Песенки клеймили инквизицию; песенки высмеивали фаворитов; песенки помогали свергнуть монархию. Певшие их не боялись ни костров, ни казней... Но в то время, о котором я пишу, республика, успокоившаяся в объятиях капитала, забыла и гнев, и протест -- в песенках осталось одно остроумие, не всегда пристойное, но всегда пикантное. Если бы Иветта Гильбер родилась в XVIII веке, нет сомнения, что она распевала бы на площадях революционные куплеты вместе с Анж Питу, в 1848 году она зажигала бы парижан песенками Беранже, а теперь она с миной невинной пансионерки исполняла рискованные песенки, скабрезное содержание которых представляло пикантный контраст с ее нарочито опущенными глазами и сдержанностью. Париж сходил от нее с ума (между прочим, когда она стала стариться, она перешла на песенки Беранже и исполняла их так, что великая трагическая актриса Элеонора Дузе считала ее равной себе и называла сестрой по искусству).
Не могу не упомянуть о Жанне Гранье -- прелестной актрисе легкой комедии и оперетки, тонкой и изящной. Глядя на нее, мне всегда было жалко, что ей приходится тратить на пустяки свои богатые данные. В России мне ее напоминала Грановская: думаю, не в ее ли честь она взяла свой псевдоним.
* * *
Я говорила уже, что в Париже я познакомилась с поэтом Э.Ростаном. Он произвел на меня неожиданное впечатление. Я привыкла к русским литераторам. Как он непохож был на них! Глядя на его обстановку, я вспоминала более чем скромную квартиру Короленко во дворе, рядом с сапожником; квартирку Н.Михайловского, украшенную только книгами, переплескивавшимися даже в переднюю, с потертым диваном и рабочим столом; вспоминала пятый этаж, на котором жил эстет Луговой; вспоминала скромную усадебку Чехова, приобретенную на трудовые гроши.
Я вспоминала и русские гонорары. Чехов, например, продал все свои сочинения Марксу, издателю "Нивы", за семьдесят пять тысяч рублей, и это казалось русским писателям большой суммой, а Ростан за одно только напечатание "Шантеклера" -- его совсем упадочной пьесы -- получил миллион франков. Немудрено, что при таких гонорарах у него был и особняк, и автомобиль, и роскошная вилла в Пиренеях, расписанная лучшими художниками.
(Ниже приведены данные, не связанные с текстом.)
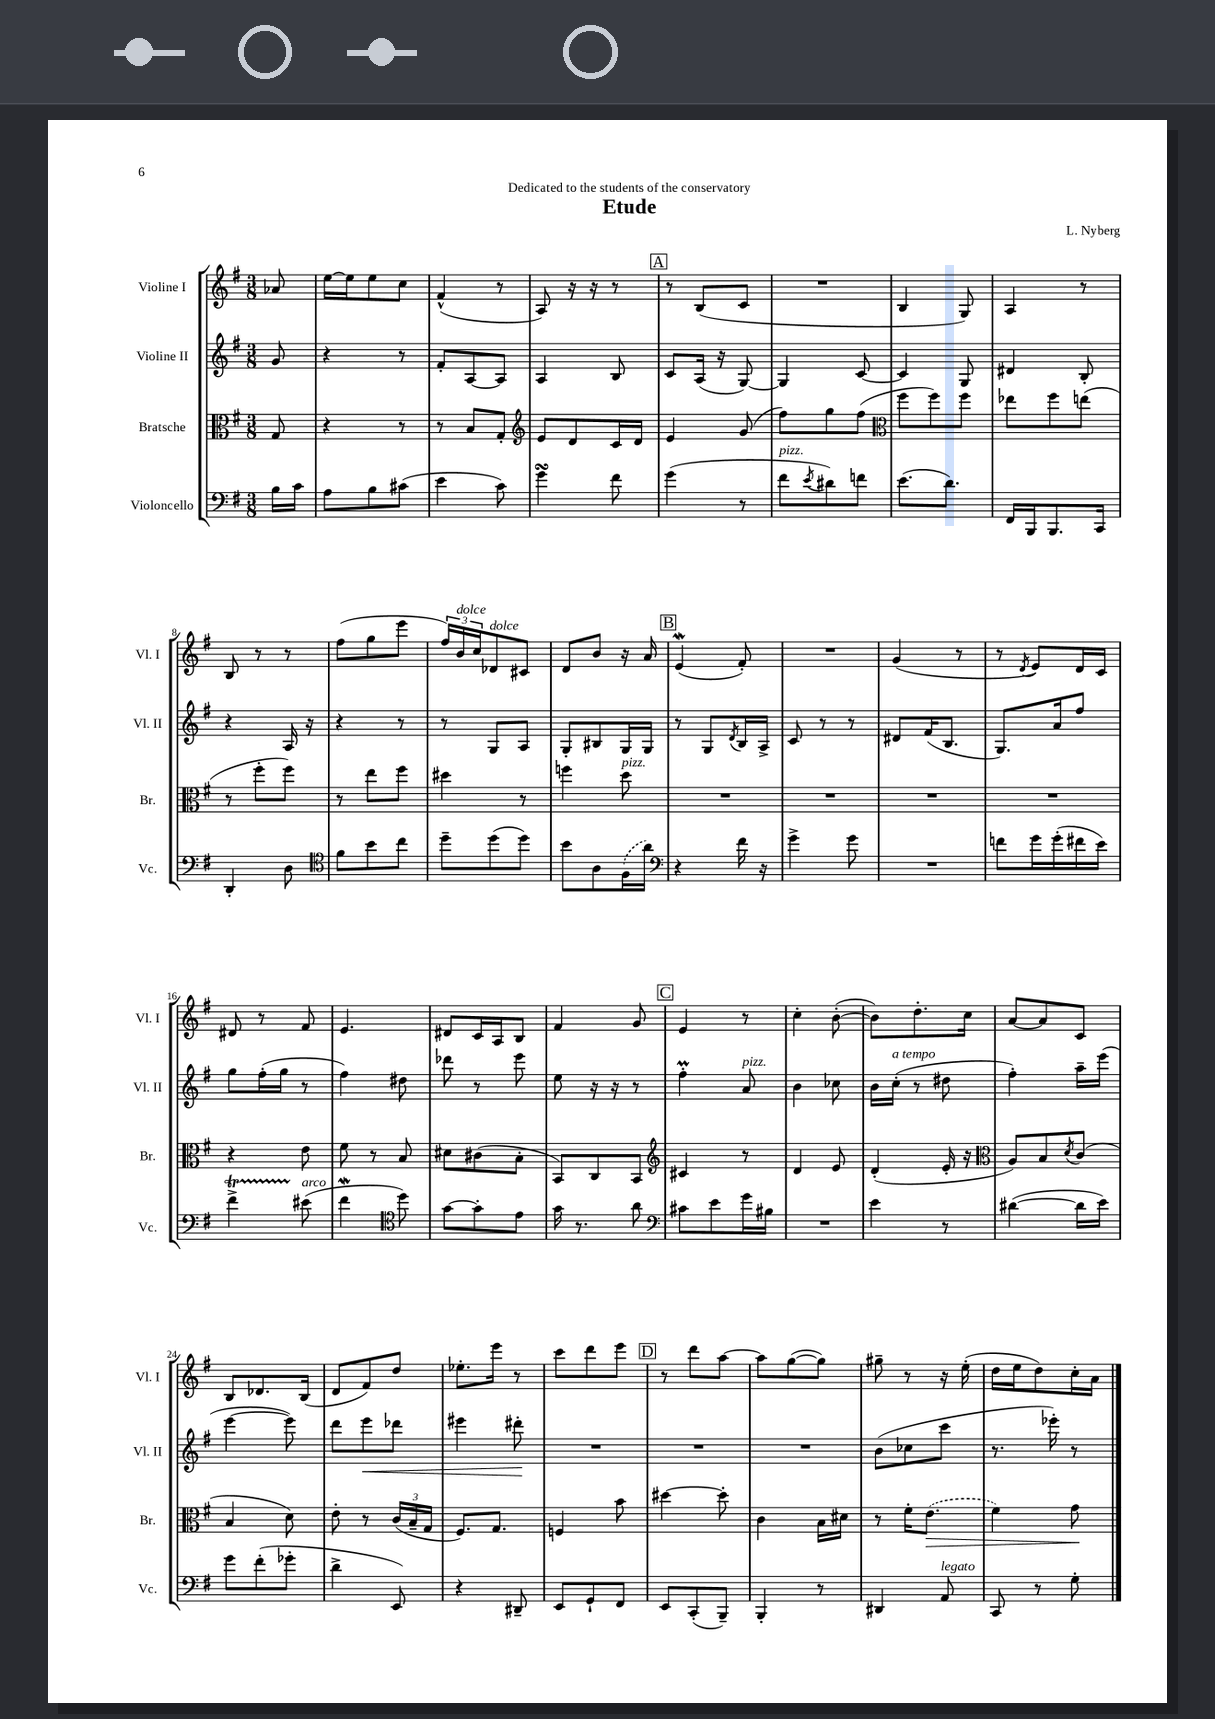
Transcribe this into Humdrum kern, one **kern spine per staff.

**kern	**kern	**kern	**kern
*staff4	*staff3	*staff2	*staff1
*clefF4	*clefC3	*clefG2	*clefG2
*k[f#]	*k[f#]	*k[f#]	*k[f#]
*M3/8	*M3/8	*M3/8	*M3/8
16B	8G	8g	8a-
16c	.	.	.
=	=	=	=
8A	4r	4r	[16ee
.	.	.	16ee]
8B	.	.	8ee
(8c#	8r	8r	8cc
=	=	=	=
4e	8r	8f#'	(4f#^^
.	8B	[8A	.
8c)	8G'	8A]	8r
=	=	=	=
*	*clefG2	*	*
4g	8e	4A	8A)
.	8d	.	16r
.	.	.	16r
8f#	16c	8B	8r
.	16d	.	.
=	=	=	=
(4g	4e	8c	8r
.	.	(16A	(8B
.	.	16r	.
8r	(8g	[8G)	8c
=	=	=	=
8f#	8ff#)	4G]	4.r
8qe	.	.	.
8d#)	8gg	.	.
8f	(8ff#	[8c	.
=	=	=	=
*	*clefC3	*	*
(8.e	8ff#	4c]	4B
.	8ff#)	.	.
8.d)	.	.	.
.	8ff#	8G	8G)
=	=	=	=
16FF#	8ee-	4d#	4A
16BBB	.	.	.
8.BBB	8ff#	.	.
.	(8ee	8B'	8r
16CC	.	.	.
=	=	=	=
4DD'	8r	4r	8B
.	8ff#'	.	8r
8D	8ff#)	16A	8r
.	.	16r	.
=	=	=	=
*clefC4	*	*	*
8f#	8r	4r	(8ff#
8b	8ee	.	8gg
8cc	8ff#	8r	8eee
=	=	=	=
8dd~	4dd#	8r	24ff#)
.	.	.	24b
.	.	.	24cc
(8dd	.	8G	8d-
8dd)	8r	8A	8c#
=	=	=	=
8b	4ff	8G'	8d
8A	.	8B#	8b
(16F#	8dd	16G	16r
16a)	.	16G	16a
=	=	=	=
*clefF4	*	*	*
4r	4.r	8r	(4e
.	.	8G	.
.	.	8qd	.
16f#	.	16B	8f#')
16r	.	16A^	.
=	=	=	=
4g^	4.r	8c	4.r
.	.	8r	.
8g	.	8r	.
=	=	=	=
4.r	4.r	8d#	(4g
.	.	(16f#	.
.	.	8.B	.
.	.	.	8r
=	=	=	=
8f	4.r	8.G)	8r
.	.	.	8qd
16g	.	.	8e)
(16g'	.	16a	.
16f#	.	8ff#	16d
16e)	.	.	16c
=	=	=	=
4f#^	4r	8gg	8d#
.	.	(16ff#'	8r
.	.	16gg	.
(8e#	8e	8r	8f#
=	=	=	=
4f#	8f#	4ff#)	4.e
.	8r	.	.
*clefC4	*	*	*
8dd)	8B	8dd#	.
=	=	=	=
[8g	8d#	8ddd-	8d#
8g']	(8c#	8r	16c
.	.	.	16A
8e	8B'	8eee	8B
=	=	=	=
16g	8BB)	8ee	4f#
8.r	.	.	.
.	8C	16r	.
.	.	16r	.
8a	8BB	8r	8g
=	=	=	=
*clefF4	*clefG2	*	*
8c#	4c#	4ff#'	4e
8e	.	.	.
16g	8r	8a	8r
16B#	.	.	.
=	=	=	=
4.r	4d	4b	4cc'
.	8e	8cc-	([8b'
=	=	=	=
4e	(4d'	16b	8b])
.	.	(16cc'	.
.	.	8r	8.dd'
8r	16e'	8dd#	.
.	16r	.	16cc
=	=	=	=
*	*clefC3	*	*
([4d#	8A)	4ff#')	[8a
.	8B	.	8a]
.	8qd	.	.
16d#]	(8c	16aa~	8c
16e)	.	(16eee	.
=	=	=	=
8g	4B	[4eee	8B
(8f#'	.	.	8.d-
8g-'	8d)	8eee])	.
.	.	.	(16B
=	=	=	=
4d^	8e'	8ddd	8d
.	8r	8eee	8f#)
8EE)	(24c	8ddd-	8dd
.	24B~	.	.
.	24G	.	.
=	=	=	=
4r	8.F#)	4eee#	8.ee-'
.	8.G	.	16eee
8DD#~	.	8ddd#'	8r
=	=	=	=
8EE	4F	4.r	8ccc
8GG`	.	.	8ddd
8FF#	8b	.	8eee
=	=	=	=
8EE	[4dd#	4.r	8r
(8CC'	.	.	8ddd
8BBB~)	8dd#']	.	[8aa
=	=	=	=
4BBB'	4c	4.r	8aa]
.	.	.	([8gg
8r	16B	.	8gg])
.	16d#	.	.
=	=	=	=
4DD#	8r	(8b	8gg#~
.	16f#'	8cc-	8r
.	(8.e	.	.
8AA	.	8ccc	16r
.	.	.	(16ee'
=	=	=	=
8CC	4f#)	8.r	16dd
.	.	.	16ee
8r	.	.	8dd)
.	.	16eee-')	.
8G'	8g	8r	16cc'
.	.	.	16a
==	==	==	==
*-	*-	*-	*-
Но он обязан был своим богатством не только себе: он вообще был баловнем судьбы. Этим и объясняется, конечно, безмятежность его музы, которая, выражаясь языком романтических поэтов, "никогда не являлась ему в лохмотьях нищеты, с трагедией голода и мрачным огнем мести в глазах", -- его муза была такая же хорошенькая, балованная женщина, как его золотоволосая Розмонда.
Наши, русские, поэты не приучили нас к такой безмятежности: у нас всегда господствовало направление, не признававшее искусства только ради искусства, считавшее эстетику и "красивость" ядовитым цветком на почве литературы. При условиях, в которых развивалась русская литература, это больше чем понятно. Может быть, живи Ростан в другие времена -- хоть в эпоху Гюго, -- он нашел бы другие звуки для своих песен. Но могла ли я сравнивать его с русскими поэтами? Его колыбель не качала нянька из крепостных, которая вместо сказки могла ему рассказывать, как ее продавали в неволю; его мать не собирала на голодающих, отказывая себе подчас в необходимом; его отца не вели в тюрьму за "недозволенный образ мыслей"; не доносились до него отзвуки голодных и холерных бунтов; не долетало эхо еврейских погромов, расстрелов и карательных экспедиций по деревням...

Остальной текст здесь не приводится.